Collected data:
========================================
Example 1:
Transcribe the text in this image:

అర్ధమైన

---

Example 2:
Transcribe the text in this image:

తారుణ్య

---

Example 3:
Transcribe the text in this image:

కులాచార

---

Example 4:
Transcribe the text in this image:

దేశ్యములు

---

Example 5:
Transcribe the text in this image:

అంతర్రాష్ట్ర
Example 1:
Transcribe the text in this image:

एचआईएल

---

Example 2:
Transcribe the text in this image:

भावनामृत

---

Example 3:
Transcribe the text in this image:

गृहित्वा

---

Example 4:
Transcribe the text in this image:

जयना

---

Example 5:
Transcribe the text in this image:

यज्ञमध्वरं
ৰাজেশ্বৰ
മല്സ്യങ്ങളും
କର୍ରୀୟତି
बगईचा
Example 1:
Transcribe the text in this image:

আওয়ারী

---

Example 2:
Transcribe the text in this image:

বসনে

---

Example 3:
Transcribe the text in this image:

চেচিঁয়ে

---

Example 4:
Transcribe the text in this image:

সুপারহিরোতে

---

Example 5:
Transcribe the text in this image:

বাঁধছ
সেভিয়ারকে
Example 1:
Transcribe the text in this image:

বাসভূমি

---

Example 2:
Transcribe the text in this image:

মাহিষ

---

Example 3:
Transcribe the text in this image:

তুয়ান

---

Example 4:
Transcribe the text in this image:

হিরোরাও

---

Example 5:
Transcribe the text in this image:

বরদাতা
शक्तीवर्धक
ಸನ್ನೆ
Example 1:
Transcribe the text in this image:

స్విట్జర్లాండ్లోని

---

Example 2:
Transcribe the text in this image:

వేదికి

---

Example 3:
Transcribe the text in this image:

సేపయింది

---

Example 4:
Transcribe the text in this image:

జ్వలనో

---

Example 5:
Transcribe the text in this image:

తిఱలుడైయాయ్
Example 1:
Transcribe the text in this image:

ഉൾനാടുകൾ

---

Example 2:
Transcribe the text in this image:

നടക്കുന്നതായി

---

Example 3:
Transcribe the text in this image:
========================================
Exercise description -> Output each line of the records above exactly.

Solution ->
Example 1:
Transcribe the text in this image:

అర్ధమైన

---

Example 2:
Transcribe the text in this image:

తారుణ్య

---

Example 3:
Transcribe the text in this image:

కులాచార

---

Example 4:
Transcribe the text in this image:

దేశ్యములు

---

Example 5:
Transcribe the text in this image:

అంతర్రాష్ట్ర
Example 1:
Transcribe the text in this image:

एचआईएल

---

Example 2:
Transcribe the text in this image:

भावनामृत

---

Example 3:
Transcribe the text in this image:

गृहित्वा

---

Example 4:
Transcribe the text in this image:

जयना

---

Example 5:
Transcribe the text in this image:

यज्ञमध्वरं
ৰাজেশ্বৰ
മല്സ്യങ്ങളും
କର୍ରୀୟତି
बगईचा
Example 1:
Transcribe the text in this image:

আওয়ারী

---

Example 2:
Transcribe the text in this image:

বসনে

---

Example 3:
Transcribe the text in this image:

চেচিঁয়ে

---

Example 4:
Transcribe the text in this image:

সুপারহিরোতে

---

Example 5:
Transcribe the text in this image:

বাঁধছ
সেভিয়ারকে
Example 1:
Transcribe the text in this image:

বাসভূমি

---

Example 2:
Transcribe the text in this image:

মাহিষ

---

Example 3:
Transcribe the text in this image:

তুয়ান

---

Example 4:
Transcribe the text in this image:

হিরোরাও

---

Example 5:
Transcribe the text in this image:

বরদাতা
शक्तीवर्धक
ಸನ್ನೆ
Example 1:
Transcribe the text in this image:

స్విట్జర్లాండ్లోని

---

Example 2:
Transcribe the text in this image:

వేదికి

---

Example 3:
Transcribe the text in this image:

సేపయింది

---

Example 4:
Transcribe the text in this image:

జ్వలనో

---

Example 5:
Transcribe the text in this image:

తిఱలుడైయాయ్
Example 1:
Transcribe the text in this image:

ഉൾനാടുകൾ

---

Example 2:
Transcribe the text in this image:

നടക്കുന്നതായി

---

Example 3:
Transcribe the text in this image:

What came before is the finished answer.